Of course there have been some very close calls, I admit. Like the time I decided to take smoking back up for a night at the 9:30 club. What can I say? It smelled good and I couldn’t resist. I borrowed one and lit up in the girl’s room like a catholic school girl (or you know, like ’80s rock band music videos claim they do), and when I came out smelling even smokier than I went in there smelling, my husband wasn’t too enthused. I believe it was the only time he gave me the silent treatment.

And let’s not forget the time I nearly ended our marriage on the spot during the infamous bee-spraying of  ’07. Firstly to my husband’s credit, we did have an infestation of super-sized Big Mac hornets that had made themselves a little town in the house above our apartment. And in truth we did contact out landlords (who also happen to be my parents, by mere coincidence) various times in an attempt to get the matter resolved before it got to this point. But, like with most slum lords, this issue was left until the last possible moment and the bees had over-taken first our backyard, then our porch and believe it or not, those little hellions actually tried to wage war on our house.  After the heat of the day when they would dive at us as we tried to run from the house to the car, they would then start slamming full-speed in our windows and door, trying to get in. They were about a foot long (okay 3 inches) and the stinger was like *this* huge. I wouldn’t believe it if I hadn’t seen it myself.

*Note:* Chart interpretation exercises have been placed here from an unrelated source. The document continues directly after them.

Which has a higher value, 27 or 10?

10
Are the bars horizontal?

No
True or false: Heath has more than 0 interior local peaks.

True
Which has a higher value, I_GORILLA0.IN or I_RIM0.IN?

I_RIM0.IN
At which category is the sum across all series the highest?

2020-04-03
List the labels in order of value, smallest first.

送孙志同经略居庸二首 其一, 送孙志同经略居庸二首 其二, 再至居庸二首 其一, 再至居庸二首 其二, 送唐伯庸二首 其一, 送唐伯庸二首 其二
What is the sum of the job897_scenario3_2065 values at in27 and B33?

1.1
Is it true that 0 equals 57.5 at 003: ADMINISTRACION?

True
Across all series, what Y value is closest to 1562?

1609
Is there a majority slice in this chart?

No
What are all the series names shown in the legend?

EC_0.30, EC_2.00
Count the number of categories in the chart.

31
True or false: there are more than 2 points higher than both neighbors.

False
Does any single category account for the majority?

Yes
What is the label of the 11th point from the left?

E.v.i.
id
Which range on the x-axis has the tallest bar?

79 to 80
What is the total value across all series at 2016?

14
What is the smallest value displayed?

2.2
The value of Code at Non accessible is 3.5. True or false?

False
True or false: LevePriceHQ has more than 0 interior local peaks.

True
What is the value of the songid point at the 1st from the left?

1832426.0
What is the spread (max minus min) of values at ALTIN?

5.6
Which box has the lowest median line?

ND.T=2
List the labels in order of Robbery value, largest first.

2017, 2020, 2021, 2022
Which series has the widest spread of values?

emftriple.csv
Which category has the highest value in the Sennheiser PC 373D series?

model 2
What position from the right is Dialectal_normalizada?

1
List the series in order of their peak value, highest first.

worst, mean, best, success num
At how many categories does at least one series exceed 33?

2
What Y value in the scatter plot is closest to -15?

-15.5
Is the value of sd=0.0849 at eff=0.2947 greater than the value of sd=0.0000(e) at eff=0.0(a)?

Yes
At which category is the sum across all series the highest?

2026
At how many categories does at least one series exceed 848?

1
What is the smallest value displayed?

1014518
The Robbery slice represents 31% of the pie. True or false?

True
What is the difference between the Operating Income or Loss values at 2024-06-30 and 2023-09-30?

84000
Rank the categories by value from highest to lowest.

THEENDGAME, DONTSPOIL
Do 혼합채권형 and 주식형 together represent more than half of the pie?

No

In a moment of stupidity I made a run for the car to get something and I left the kitchen door open. Meanwhile my husband walks in to find three hornets buzzing around our kitchen in circles, trying to find someone to kill. He grabs a fly swatter, but they are angry and fast and the swatter suddenly seems deceptively small. So he starts spraying them with water to wet their wings and disable them in order to knock them to the floor so he can beat them with the swatter.
Into this chaos I calmly walk, without a clue what is going on. My husband is mad, and serious and spraying bees and I’m like,

“hey, honey, whatchadoin’?”

and he’s all “I’m killing these effing bees because you left the effing door open!!”

and I’m all like “Wow is it ever wet in here! But, it’s a good idea to spray them with water! I wouldn’t have thought of that!”

and he’s all “it’s not water,. It’s insecticide.”

Dum dum dum.

And I looked around my kitchen, you know, the place where I prepare organic foods for my organic children–one of which is on the spectrum, mind you and who I have worked tirelessly to keep away from any sort chemicals–and there is insecticide covering every inch of it. EVERY INCH. My walls, my cabinets, my bread bags, my casserole dishes that were drying on rack, the dishes in the sink, the counter tops, the floors, the towels, the fridge door, the fruit bowl and fruit, the food I hadn’t put away from dinner, and my beloved frog canisters that I bought at a yard sale. I loved those canisters, people. Well as much as one can love a canister.

I scream. Shriek. “STOOOOOPPPPP!!!” and I burst into tears. And I just started throwing everything that is on my counter tops into the trash can. And realizing that I am suddenly ten times as angry at him as he ever was at me over those damn bees, he just stops.

“You just sprayed nuerotoxins over out entire kitchen!” I am so angry. So angry. Hell hath no furry like a women whose kitchen is sprayed with nuerotoxic bug spray.

My mom comes down and she sees what has happened and she doesn’t say a word to either of us. She just starts cleaning up. And my husband just stands there wondering were he will sleep tonight, because he knows it sure as hell isn’t going to be in our house.

And I’m pretty sure there was an earth quake in Asia and that a volcano erupted on an island somewhere south of here because the earth couldn’t hold of of my anger (sorry, about that guys.)

And the bees hid, shaking in their little patent leather bee shoes.

Somehow, eventually, I forgave him. I mean I went on to have two more kids with him, so we must have called a truce at some point. And my landlord (still my mama) got the hive removed professionally, and the bees left willingly, happily. They actually offered to fly the hive to a new location themselves, if I recall.

I think it’s pretty safe to bet that he will not be using my tongs to pick up a dead rat.